The introduction to “Sit down. I’ll tell you a story.”, the latest exhibition in the Mashrabia Gallery, invites us to discover what we can hear once we take the time to listen.

Consuelo Costa, the author of the above words, decided to listen to what the chairs of Cairo had to say. Together with Italian photographer Mauro L’Abate, she roamed the streets of Cairo in an attempt to find chairs with a story. The newly opened photo exhibition tells the tales of their explorations.

“They are just chairs. They are neither design nor collectibles. They are a tool, a support, a component. Everyday dozens of people use them – or just a single person year after year. A chair can tell you wishes, hopes and doubts. They are witnesses of human trouble or achievement. You can often see the scars on them,” Costa told The Daily News Egypt. “Every chair has a story to tell, obviously from its own point of view. Just entangled pieces of life, left. Someone has decided to stand up and go away. Life must go on somewhere else.”

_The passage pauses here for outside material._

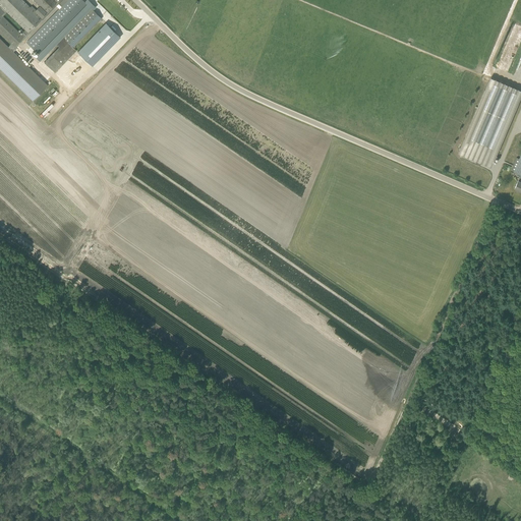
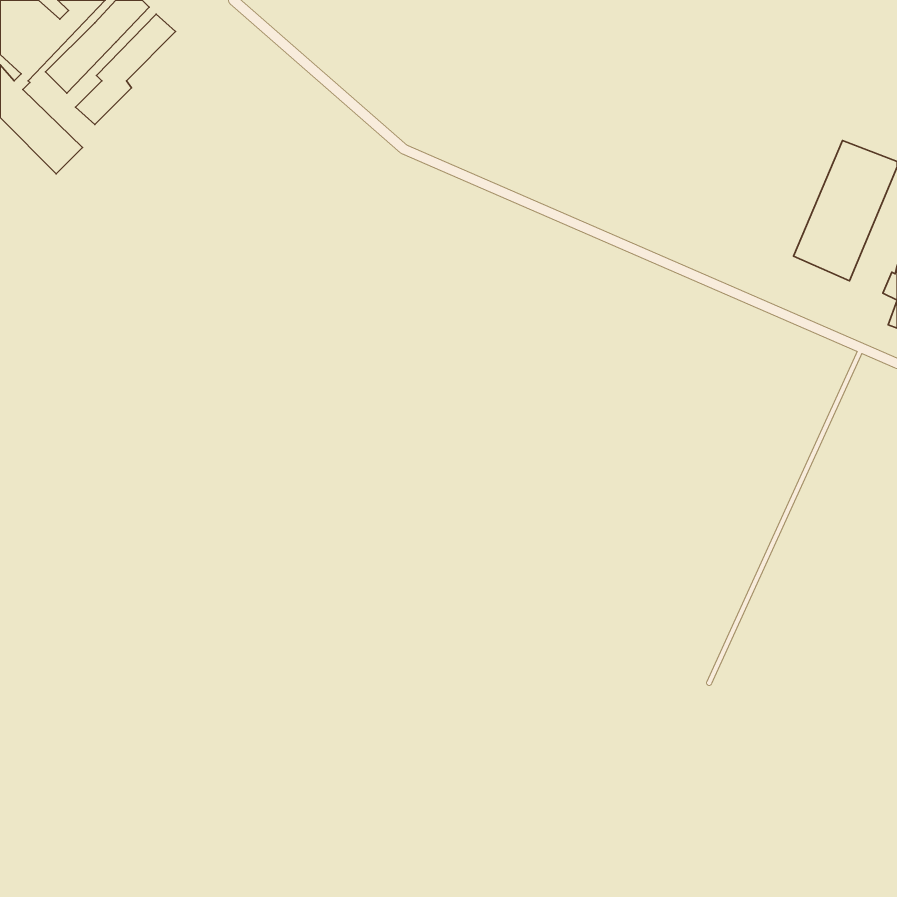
building: [77,22,120,65] -> none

Giving chairs a voice is unusual, but Costa has a very good explanation: “I believe that everything around me has a soul; everything has a story to tell. Being a communicator, I make it my job to tell that story.” Costa has done similar projects before; she created a similar exhibition in Milan where she made statues tell their stories.

The process that preceded the exhibition was simple: “We went for strolls together, Mauro and I, mostly in Zamalek, and when we would spot interesting chairs Mauro would take pictures of them,” Costa describes. “Then I would go home and take a thorough look at every photo. I would close my eyes and tell each chair: tell me your story. And they did.” In the exhibition the pictures of the chairs are surrounded by printed text, in which Costa tells the stories different chairs.

The first thing Costa and L’Abate noticed in Cairo was the abundance of chairs in the streets, which was unexpected and strange to Costa. “What was even stranger, though,” Costa elaborated, “was how much the people care about chairs. They’d rather fix them and still use them than just throw them away and replace them with new ones. In a period where things are thrown once they’re broken, this behavior signifies a strong relationship between Egyptian people and chairs.” This plethora of options inspired Costa and L’Abate to do an all-chair photo exhibition.

The exhibition is quirky and unique. The chairs photographed and displayed look like they have their own personalities. None were polished or brand new; all appear to be worn out and scarred by excessive use. And as Costa mentioned before, most have been refurbished with the simplest, yet most creative, techniques.

Walking past the photos, looking at the different sizes and different shapes of the chairs and reading the short stories, you do feel as if they actually speak to you, telling you their story.